Pre-Islamic Religions of Iran
A narrower definition of Iranian religions before Islam includes the Indo-Iranian tradition, Zoroastrianism (including the movement of Mazdak), and the pre-Zoroastrian religion of western Iran; in what follows this course will concentrate on these traditions. (Special emphasize will be on Manicheism, which, although not an originally ‘Iranian’ religion, still played an important role in Iranian history).
Ethno-religious Groups in Iran
Iran is a multi-ethnic country with different ethnic groups that includes Persians, Kurds, Gilakis, Mazandaranis, Lurs, Tats, Talysh, Baloch,Turkmen and Qashqai peoples, Arabs, Assyrians, Armenians, Georgians, Circassians, Mandaeans, etc. The course will study this ethnic groups from their religious aspects.
History of Islamic Sects
The course examines various political and theological understandings of the Islamic religion and the intellectual manifestations of these understandings. It investigates denominational groups (Khawarij, Shi‘a, Mu‘tazila, Murji’a, Ash‘ariyya, Maturidiyya, Druze, Nusayriyya, Yazidiyya, etc.) that came into existence with certain political and theological objectives during the classical Islamic period. The course studies the conditions under
which the sects came into existence, the reasons for their coming into being, and their formative periods, main ideas, followers, literatures, regions, and contributions to Islamic intellectual history.
Political Islam
This course in Political Islam investigates a number of “radical” Islamic movements such as Salafism, the Muslim Brotherhood, and the Islamic revival in Iran post-1978. At the same time, alternative understandings of Islam will be examined including the so-called “liberal” version, Islamic feminist thinking and contemporary manifestations of Sufism (the so-called “mystical” side of Islam). As the course progresses the topics will engage with the historical Islamic tradition, so that students will appreciate the wide variety of “Islams” that have appeared in modern times. An understanding of Islam is imperative in the contemporary period, with issues such as security, identity and immigration appearing on a daily basis.
Methodology of Cognition
The course will analyze how to design a behavioral study in cognitive science, how to choose the correct research design and basic terms in research methods (reliability, validity). It will emphasize problems and fallacies in research, both in the statistical and in the methodological levels, and we will help students acquire skills for critical assessment of empirical studies.
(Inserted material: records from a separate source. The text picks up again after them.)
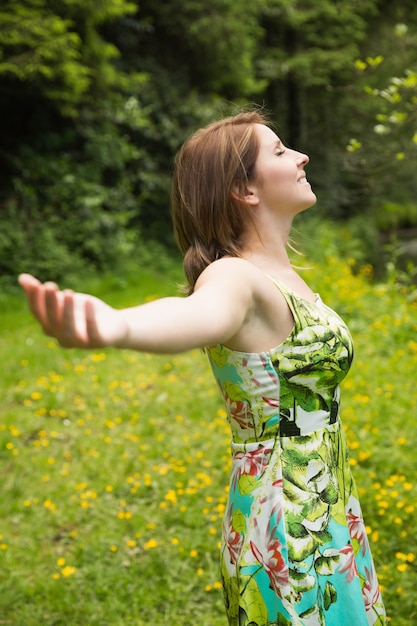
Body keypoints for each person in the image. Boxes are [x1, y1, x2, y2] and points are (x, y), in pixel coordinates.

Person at [19, 109, 387, 625]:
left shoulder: (281, 274)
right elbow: (198, 313)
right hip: (289, 521)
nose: (301, 156)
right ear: (246, 190)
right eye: (280, 151)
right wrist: (114, 327)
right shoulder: (234, 275)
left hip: (327, 502)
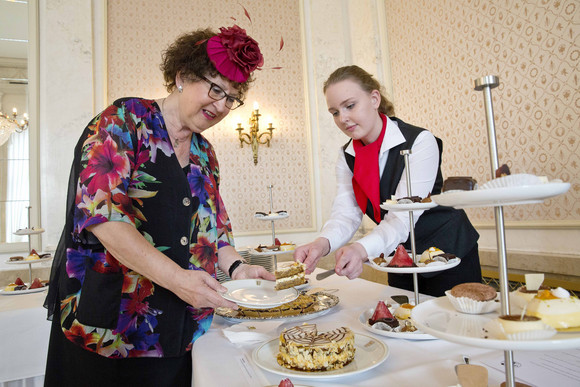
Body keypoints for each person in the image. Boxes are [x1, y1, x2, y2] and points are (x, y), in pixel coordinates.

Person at [43, 26, 274, 386]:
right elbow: (105, 220)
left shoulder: (205, 152)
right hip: (109, 331)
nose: (221, 106)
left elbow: (212, 229)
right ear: (181, 77)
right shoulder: (123, 121)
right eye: (215, 89)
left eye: (231, 98)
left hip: (178, 332)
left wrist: (240, 268)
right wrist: (180, 281)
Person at [294, 65, 481, 297]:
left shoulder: (420, 142)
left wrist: (361, 249)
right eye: (334, 112)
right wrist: (321, 244)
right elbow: (346, 213)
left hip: (449, 256)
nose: (342, 118)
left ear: (374, 98)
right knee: (403, 322)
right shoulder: (347, 156)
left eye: (350, 105)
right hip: (397, 257)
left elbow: (402, 218)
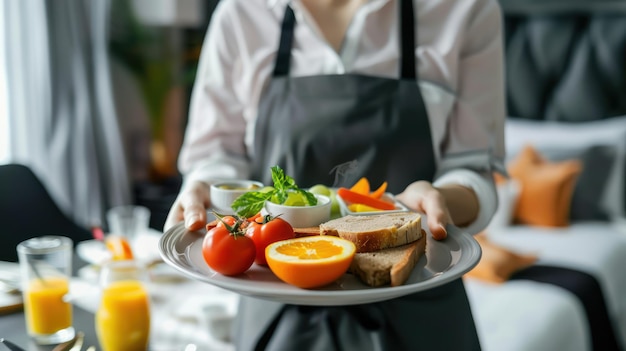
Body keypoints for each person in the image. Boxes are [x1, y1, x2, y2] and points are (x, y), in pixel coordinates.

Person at [165, 0, 505, 349]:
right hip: (273, 309)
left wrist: (441, 199)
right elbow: (217, 157)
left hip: (421, 320)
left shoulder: (464, 8)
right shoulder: (241, 13)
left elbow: (474, 169)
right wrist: (204, 188)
Moreover, this course aims at improving oral and written presentation skills that are vital for Cognitive Scientists. How does one write an abstract, a methods section, or a results section for an empirical paper? How can experimental results be presented most effectively? What are good strategies for dealing with reviewers’ comments when revising a paper? How does one write a review? What is important to keep in mind when writing a research proposal? What makes for a good oral presentation?   
History and Methodology of Area Studies
This course helps students make research topics, questions, and theoretical problems materialise in tangible research activities. How can you make ideas work? What will you actually be doing in your project? How do you explicitly shape relationships between theory on the one hand, and everyday research practices, on the other? The course will address important epistemological concerns and related practices, toward familiarity with the broader spectrum of methodological approaches on which your research is located.
The course will have sessions on key notions and sessions on key methods taught by scholars in among others history, visual studies, literary studies, anthropology, and archaeology.